- PROMPT:
Which lines in the material below contain the string "tallest", matching its case? Return every such line in full.

- RECORDS SUPPLIED:
=== Begin Enclosure ===

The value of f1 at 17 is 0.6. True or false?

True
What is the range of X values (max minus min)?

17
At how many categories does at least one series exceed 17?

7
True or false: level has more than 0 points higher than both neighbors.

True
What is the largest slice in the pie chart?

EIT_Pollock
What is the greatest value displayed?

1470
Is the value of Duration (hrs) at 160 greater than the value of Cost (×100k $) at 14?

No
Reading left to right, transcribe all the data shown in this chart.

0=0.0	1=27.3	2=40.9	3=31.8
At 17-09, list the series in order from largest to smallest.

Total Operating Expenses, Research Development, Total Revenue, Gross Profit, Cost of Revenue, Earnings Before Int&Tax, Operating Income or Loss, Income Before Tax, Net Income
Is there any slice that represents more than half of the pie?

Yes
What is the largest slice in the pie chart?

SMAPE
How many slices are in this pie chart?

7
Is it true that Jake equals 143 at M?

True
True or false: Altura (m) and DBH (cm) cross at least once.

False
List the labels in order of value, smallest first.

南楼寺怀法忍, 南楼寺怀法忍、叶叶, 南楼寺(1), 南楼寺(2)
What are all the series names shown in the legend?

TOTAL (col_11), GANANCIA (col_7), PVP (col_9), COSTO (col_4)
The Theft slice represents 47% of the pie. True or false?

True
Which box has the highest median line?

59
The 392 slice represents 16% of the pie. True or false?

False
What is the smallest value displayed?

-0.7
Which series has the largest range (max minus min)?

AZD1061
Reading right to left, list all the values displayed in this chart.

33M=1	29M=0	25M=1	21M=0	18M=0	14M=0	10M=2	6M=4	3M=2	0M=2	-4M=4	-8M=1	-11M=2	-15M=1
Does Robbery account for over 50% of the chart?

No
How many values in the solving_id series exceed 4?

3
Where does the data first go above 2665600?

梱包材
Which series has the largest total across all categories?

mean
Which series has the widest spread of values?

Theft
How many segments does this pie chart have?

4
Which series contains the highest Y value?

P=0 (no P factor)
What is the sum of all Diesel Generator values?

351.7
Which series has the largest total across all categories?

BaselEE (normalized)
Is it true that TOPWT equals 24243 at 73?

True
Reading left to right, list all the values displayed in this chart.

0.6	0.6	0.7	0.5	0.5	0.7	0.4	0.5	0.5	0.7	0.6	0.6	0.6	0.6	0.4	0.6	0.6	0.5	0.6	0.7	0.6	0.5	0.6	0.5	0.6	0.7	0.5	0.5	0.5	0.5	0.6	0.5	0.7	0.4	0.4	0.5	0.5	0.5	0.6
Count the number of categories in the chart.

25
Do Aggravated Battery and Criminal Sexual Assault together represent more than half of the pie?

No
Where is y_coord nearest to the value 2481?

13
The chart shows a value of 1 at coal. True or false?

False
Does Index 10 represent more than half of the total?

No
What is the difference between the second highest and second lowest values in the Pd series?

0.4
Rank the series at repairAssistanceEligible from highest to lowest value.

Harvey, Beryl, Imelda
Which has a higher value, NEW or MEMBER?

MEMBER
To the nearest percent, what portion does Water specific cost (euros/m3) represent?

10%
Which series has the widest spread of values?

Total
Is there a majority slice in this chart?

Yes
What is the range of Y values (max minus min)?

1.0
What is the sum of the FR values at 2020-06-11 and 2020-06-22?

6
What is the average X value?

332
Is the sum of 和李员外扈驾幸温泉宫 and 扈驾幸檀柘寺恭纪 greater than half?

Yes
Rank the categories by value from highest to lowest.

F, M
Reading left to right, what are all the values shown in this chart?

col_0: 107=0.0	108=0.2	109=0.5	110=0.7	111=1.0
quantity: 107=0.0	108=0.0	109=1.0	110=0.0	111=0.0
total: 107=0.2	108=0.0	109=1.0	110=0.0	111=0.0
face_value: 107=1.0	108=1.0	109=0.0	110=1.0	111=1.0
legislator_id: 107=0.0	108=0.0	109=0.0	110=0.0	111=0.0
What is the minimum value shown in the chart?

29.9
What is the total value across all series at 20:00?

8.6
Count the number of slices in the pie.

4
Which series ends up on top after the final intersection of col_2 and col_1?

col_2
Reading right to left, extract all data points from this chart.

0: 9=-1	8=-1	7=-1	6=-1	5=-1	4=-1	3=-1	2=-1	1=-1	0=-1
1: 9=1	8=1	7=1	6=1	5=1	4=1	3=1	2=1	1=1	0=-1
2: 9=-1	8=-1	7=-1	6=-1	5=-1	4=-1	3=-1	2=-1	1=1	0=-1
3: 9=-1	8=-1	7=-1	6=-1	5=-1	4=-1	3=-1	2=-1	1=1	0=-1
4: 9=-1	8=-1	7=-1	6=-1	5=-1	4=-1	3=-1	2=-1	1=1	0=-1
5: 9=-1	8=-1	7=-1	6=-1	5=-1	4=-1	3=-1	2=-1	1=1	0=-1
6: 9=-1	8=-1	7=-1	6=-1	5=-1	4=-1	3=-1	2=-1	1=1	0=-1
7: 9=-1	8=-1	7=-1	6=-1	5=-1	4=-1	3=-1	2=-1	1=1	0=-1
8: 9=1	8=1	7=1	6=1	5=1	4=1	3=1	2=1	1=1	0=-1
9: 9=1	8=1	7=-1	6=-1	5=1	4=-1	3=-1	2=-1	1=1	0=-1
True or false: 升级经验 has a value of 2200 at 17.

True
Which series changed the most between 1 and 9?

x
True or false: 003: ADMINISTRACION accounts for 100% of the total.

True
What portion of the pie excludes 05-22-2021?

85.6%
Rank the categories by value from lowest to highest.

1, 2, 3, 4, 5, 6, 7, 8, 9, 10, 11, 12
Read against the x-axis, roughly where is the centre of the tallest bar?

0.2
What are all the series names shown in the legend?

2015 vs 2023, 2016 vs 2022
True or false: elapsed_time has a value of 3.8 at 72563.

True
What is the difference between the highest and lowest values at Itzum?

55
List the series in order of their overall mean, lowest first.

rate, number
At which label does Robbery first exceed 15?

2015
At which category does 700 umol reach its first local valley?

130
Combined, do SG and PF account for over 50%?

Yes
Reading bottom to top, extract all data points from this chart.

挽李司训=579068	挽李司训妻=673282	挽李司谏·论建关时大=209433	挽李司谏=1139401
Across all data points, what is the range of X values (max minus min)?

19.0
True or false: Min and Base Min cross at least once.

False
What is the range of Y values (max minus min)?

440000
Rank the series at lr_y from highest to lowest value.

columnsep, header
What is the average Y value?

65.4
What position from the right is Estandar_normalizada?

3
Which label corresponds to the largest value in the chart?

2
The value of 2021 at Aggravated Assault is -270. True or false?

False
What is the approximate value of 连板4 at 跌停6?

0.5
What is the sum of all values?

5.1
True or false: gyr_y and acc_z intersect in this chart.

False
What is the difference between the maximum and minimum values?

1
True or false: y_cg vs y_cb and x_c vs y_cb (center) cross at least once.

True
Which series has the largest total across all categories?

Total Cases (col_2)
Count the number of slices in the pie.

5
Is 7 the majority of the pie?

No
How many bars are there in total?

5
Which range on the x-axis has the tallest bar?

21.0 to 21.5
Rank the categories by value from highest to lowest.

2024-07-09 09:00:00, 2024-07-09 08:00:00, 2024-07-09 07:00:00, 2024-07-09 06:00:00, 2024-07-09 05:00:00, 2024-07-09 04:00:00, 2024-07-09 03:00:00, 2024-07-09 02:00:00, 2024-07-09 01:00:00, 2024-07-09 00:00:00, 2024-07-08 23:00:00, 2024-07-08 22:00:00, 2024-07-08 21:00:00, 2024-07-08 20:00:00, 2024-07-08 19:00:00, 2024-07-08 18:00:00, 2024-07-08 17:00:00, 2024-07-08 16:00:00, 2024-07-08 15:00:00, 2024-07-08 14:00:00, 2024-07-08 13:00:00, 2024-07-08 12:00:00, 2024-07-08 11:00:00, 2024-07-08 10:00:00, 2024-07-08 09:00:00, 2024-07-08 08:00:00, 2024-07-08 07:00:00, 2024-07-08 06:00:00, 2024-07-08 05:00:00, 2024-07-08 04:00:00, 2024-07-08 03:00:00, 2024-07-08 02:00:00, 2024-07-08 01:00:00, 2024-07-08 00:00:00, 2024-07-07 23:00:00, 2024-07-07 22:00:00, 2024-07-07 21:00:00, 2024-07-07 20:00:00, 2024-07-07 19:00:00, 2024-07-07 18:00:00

=== End Enclosure ===

- ANSWER SECTION:
Read against the x-axis, roughly where is the centre of the tallest bar?
Which range on the x-axis has the tallest bar?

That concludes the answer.